Black Lives Matter founder challenges KU students to become involved

Opal Tometi, co-founder of #blacklivesmatter, speaks to a packed house Wednesday night at the Lied Center, 1600 Stewart Drive.

Speaking Wednesday under a projected quote from Martin Luther King Jr., one of three founders of the national Black Lives Matter movement issued a call to action to the crowd filling Kansas University’s Lied Center.

“You have the choice of doing the work or not,” Opal Tometi said. “You don’t get to be neutral.”

The message was directed at all in attendance as Tometi pleaded with white students at the lecture to set aside privilege and hesitation and become allies of the movement. Black Lives Matter was a love note to African-Americans and an invitation to others, she said.

“What we need is courageous people to become engaged,” she said. “Embrace your discomfort and grow the movement.”

The plea was reinforced with the quote from the slain civil rights leader: “Our lives begin to end the day we become silent about things that matter.”

Already an activist, Tometi recalled the event that prompted the creation of Black Lives Matter: the 2013 acquittal of George Zimmerman in the shooting of unarmed black teenager Trayvon Martin.

“It was absolutely historic,” she said. “So many of us felt like we were collectively punched in the gut.
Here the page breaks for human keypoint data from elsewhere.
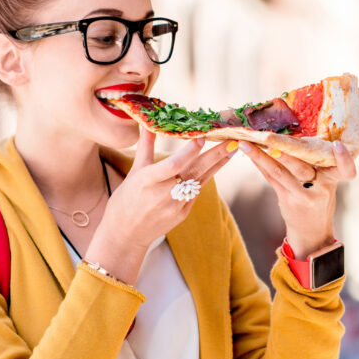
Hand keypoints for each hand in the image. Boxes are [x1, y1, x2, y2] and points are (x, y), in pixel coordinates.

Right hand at [87, 129, 236, 275]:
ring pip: (201, 181)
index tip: (202, 139)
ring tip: (232, 149)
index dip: (188, 153)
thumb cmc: (126, 199)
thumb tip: (149, 124)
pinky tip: (216, 164)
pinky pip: (196, 192)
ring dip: (217, 164)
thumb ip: (145, 147)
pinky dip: (205, 177)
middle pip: (194, 171)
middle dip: (215, 155)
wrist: (126, 233)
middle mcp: (163, 194)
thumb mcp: (134, 172)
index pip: (172, 165)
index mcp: (148, 180)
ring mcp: (176, 206)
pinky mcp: (183, 213)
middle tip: (232, 141)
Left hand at [238, 140, 356, 258]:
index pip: (344, 170)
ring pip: (279, 172)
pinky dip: (260, 164)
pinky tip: (249, 153)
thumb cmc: (320, 201)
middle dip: (283, 151)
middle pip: (300, 167)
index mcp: (333, 181)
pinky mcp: (286, 199)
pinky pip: (271, 178)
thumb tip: (297, 137)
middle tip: (267, 137)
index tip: (338, 145)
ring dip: (260, 156)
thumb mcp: (328, 184)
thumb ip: (319, 164)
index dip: (343, 158)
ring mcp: (301, 196)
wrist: (313, 233)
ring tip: (245, 144)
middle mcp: (319, 189)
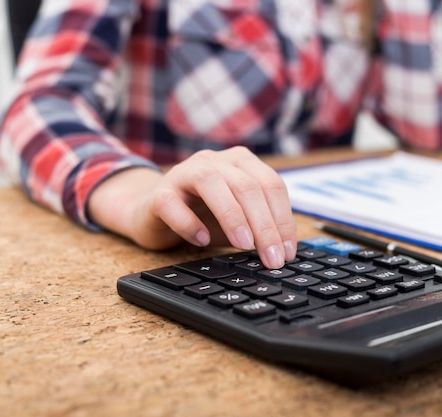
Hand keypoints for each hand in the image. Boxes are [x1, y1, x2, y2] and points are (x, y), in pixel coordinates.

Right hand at [88, 147, 296, 268]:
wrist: (153, 214)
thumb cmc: (202, 216)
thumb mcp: (238, 222)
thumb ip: (258, 229)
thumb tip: (283, 252)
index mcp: (241, 162)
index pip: (271, 185)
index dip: (283, 219)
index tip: (288, 251)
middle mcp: (215, 161)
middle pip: (247, 186)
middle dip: (264, 225)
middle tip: (272, 258)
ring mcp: (184, 172)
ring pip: (212, 184)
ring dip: (232, 216)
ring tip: (245, 245)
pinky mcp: (159, 192)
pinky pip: (172, 204)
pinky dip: (189, 223)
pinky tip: (202, 241)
It was as if we had to do something about it. We couldn’t let our generation be known for that story.”

Ironically, she learned of the verdict when checking her cellphone after watching a movie on the shooting death of an unarmed Oscar Grant by a Bay Area Rapid Transit police officer, Tometi said. She immediately started engaging other activists on social media, which soon led to the creation of the Twitter hashtag #BlackLivesMatter, she said.
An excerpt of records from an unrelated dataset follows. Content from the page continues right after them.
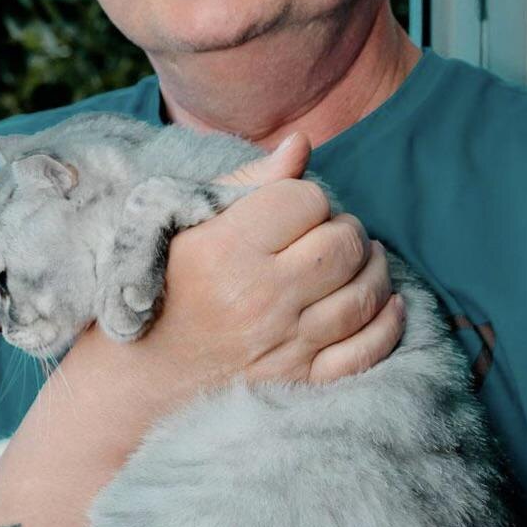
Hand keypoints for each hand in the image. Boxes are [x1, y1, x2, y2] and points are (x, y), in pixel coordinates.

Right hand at [139, 132, 404, 387]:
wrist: (140, 377)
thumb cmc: (161, 286)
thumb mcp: (186, 223)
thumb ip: (249, 182)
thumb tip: (301, 142)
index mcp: (227, 249)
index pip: (307, 199)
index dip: (304, 197)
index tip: (290, 209)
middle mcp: (260, 298)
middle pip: (343, 243)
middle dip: (343, 228)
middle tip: (326, 232)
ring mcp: (285, 346)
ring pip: (364, 293)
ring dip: (370, 267)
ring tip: (355, 259)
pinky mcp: (301, 384)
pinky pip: (367, 351)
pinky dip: (386, 323)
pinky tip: (387, 302)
The movement’s “second founding” was the protests in Ferguson, Mo., that followed the shooting death of unarmed 18-year-old Michael Brown by a white police officer, Tometi said.

Since then, others have reworded the slogan, with “all lives matter” being the most popular alternative, Tometi explained.

“Trust me, I believe all lives matter,” she said. “I wouldn’t be doing this work if I didn’t believe that.”

That view was revealed in the Black Lives Matter principles Tometi shared with the audience. Those principles deplore racism, sexism and ageism and repeatedly call for LGBT inclusion in the movement and society.

Nonetheless, Tometi said, she remained committed to the slogan’s original wording.

“The fact is all lives don’t matter in the racist caste system of the U.S.,” she said. “Black lives don’t matter.”

Evidence of that could be found nationwide through such examples as the high incarceration and unemployment rates among black Americans, poorly funded schools in black communities and neglected neighborhoods, Tometi said. It was a theme she returned to when asked at the conclusion of her speech about so-called black-on-black violence. It was something that concerned and engaged Black Lives Matter, she said, but noted it was often a topic used to deflect the focus from state violence toward the black community. Noting there was more white-on-white violence in the United States, she suggested the alternative phrase “inter-communal violence,” and placed its presence in black communities in context.

“Inter-communal violence is present because of state violence,” she said. “That looks like dilapidated communities, underfunded schools and the rampant stop-and-frisk of young black men.”